Regarding people not reading books:

My first semester of business school, I realized I opened only half of the books/packets I was told to buy.

I made a decision to see if I could do the next 3 semesters without buying any books or packets.

I think I needed a book once or twice for some specific homework assignments. For the packets, I even took an Ethics in Business class where every week you were supposed to read a case to prepare for class discussion. I would just listen to folks make points for the first 15 minutes, figure out what the case was about and then make a new point based on that. Professor even wrote in my class feedback "you always have a good insight to bring to class discussions."

I mention this to point out that a lot of emphasis is put on textbooks that either:

- the professor doesn't even use but is required to select (one professor stated this explicitly)

- are considered "great!" by the professor but awful at teaching the material

- are pretty good but duplicate what is in the lectures.

My school made it a rule that any book required by the professor had to have at least one copy in the library system. The book could only be checked out in short increments and wasn't supposed to leave the library. Also it may be in 1 of 14 department specific libraries.

I figured this out freshmen year, and didn't buy books the last 3 years.

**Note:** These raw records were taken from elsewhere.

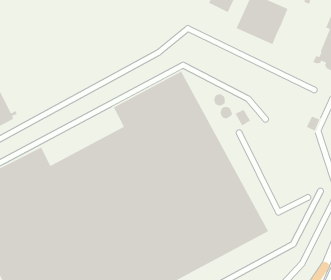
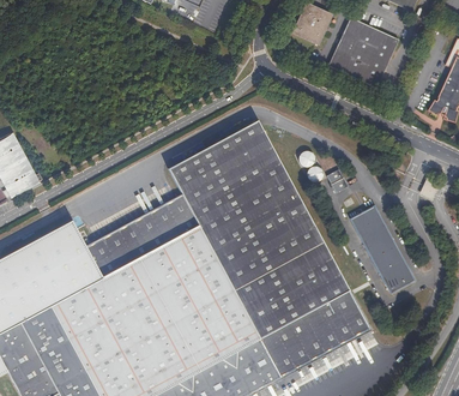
building: none -> [350,206,412,293]

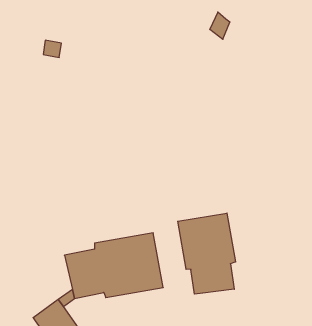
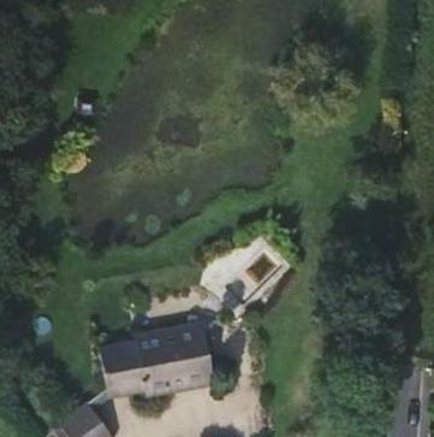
building: [178,213,236,294] -> none

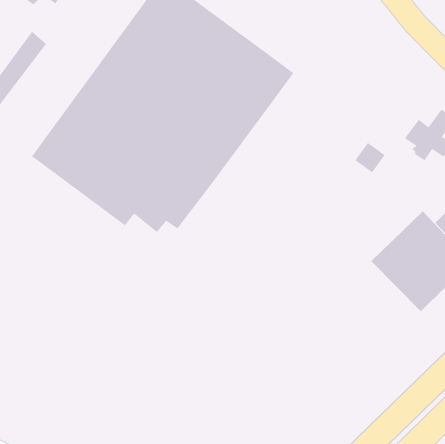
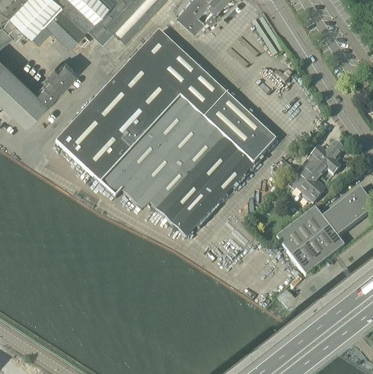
building: none -> [148,106,274,236]
building: none -> [288,158,324,202]

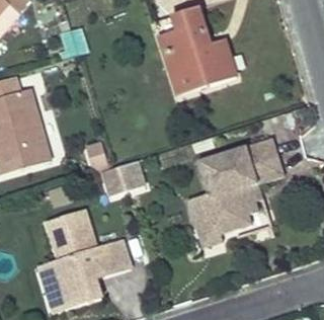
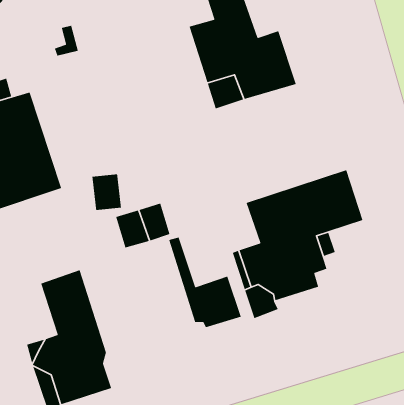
building: [77,210,131,276] -> [168,237,242,328]

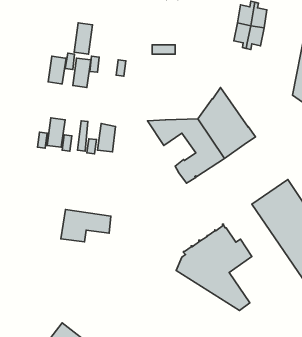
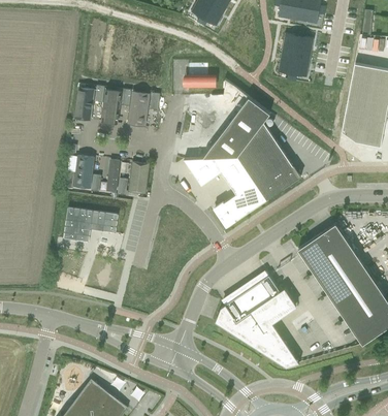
building: [74,23,92,54] -> [129,92,149,126]
building: none -> [203,97,270,158]
building: [61,209,111,242] -> [63,207,118,243]

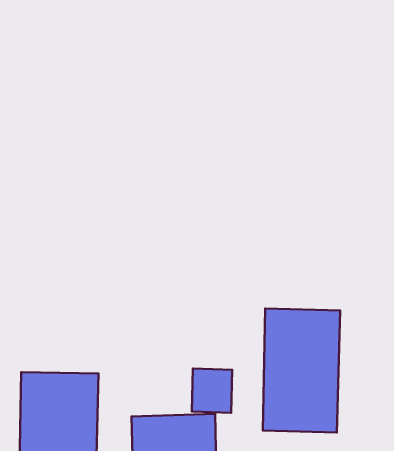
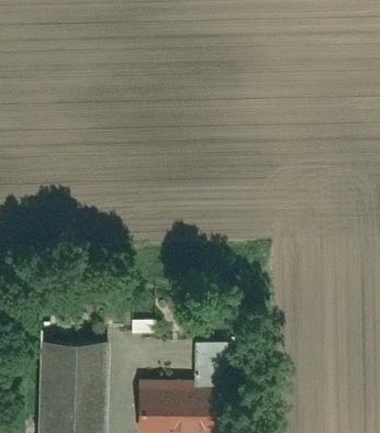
building: [263,308,340,433] -> none

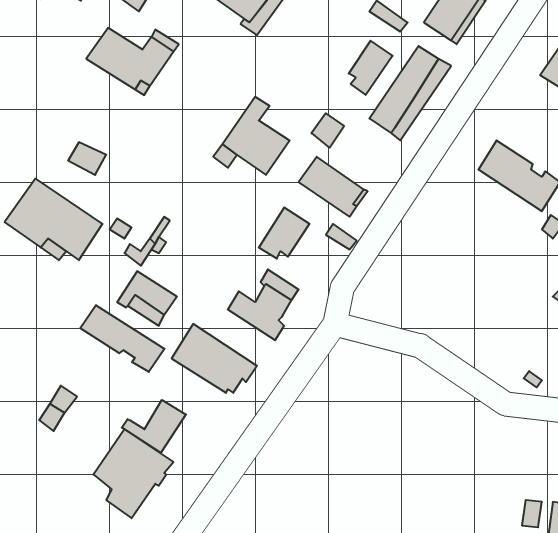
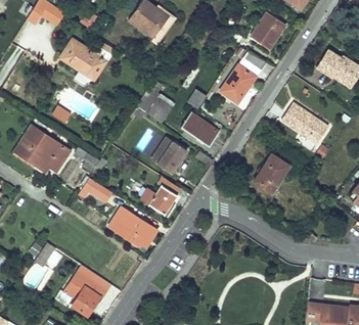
building: [349,41,393,95] -> none
building: none -> [253,153,288,193]
building: [80,305,165,372] -> none
building: [122,400,186,453] -> none

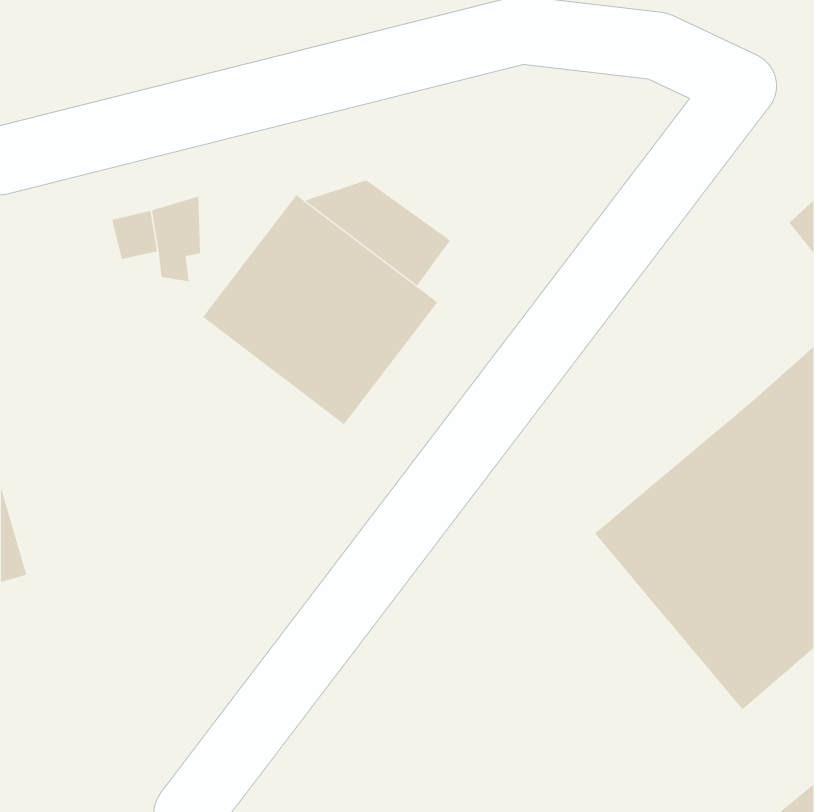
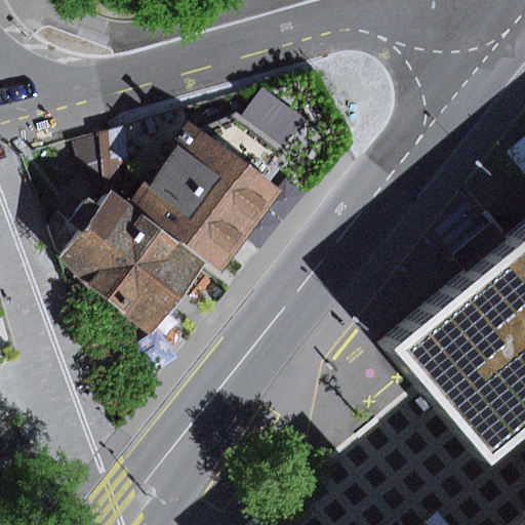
building: none -> [60,193,208,334]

I would just copy pages as needed for homework/readings. I think I probably looked at 10% of the total pages I was told to buy. Most classes would use less than a hundred pages a semester. The best classes the professor just skipped this rigamarole and handed out packets copied from various books directly.

Only very basic 100 and 200 level classes would stick to a standardized curriculum that followed hundreds of pages in a book. Anything challenging used dense material from real technical books or academic papers.

What would that class be like if no one made an effort to read and study the material though? Just a brag?

  • Well, the comment you replied to talks about classes where books are secondary to better sources from which to learn the material, like lecture notes and other sources.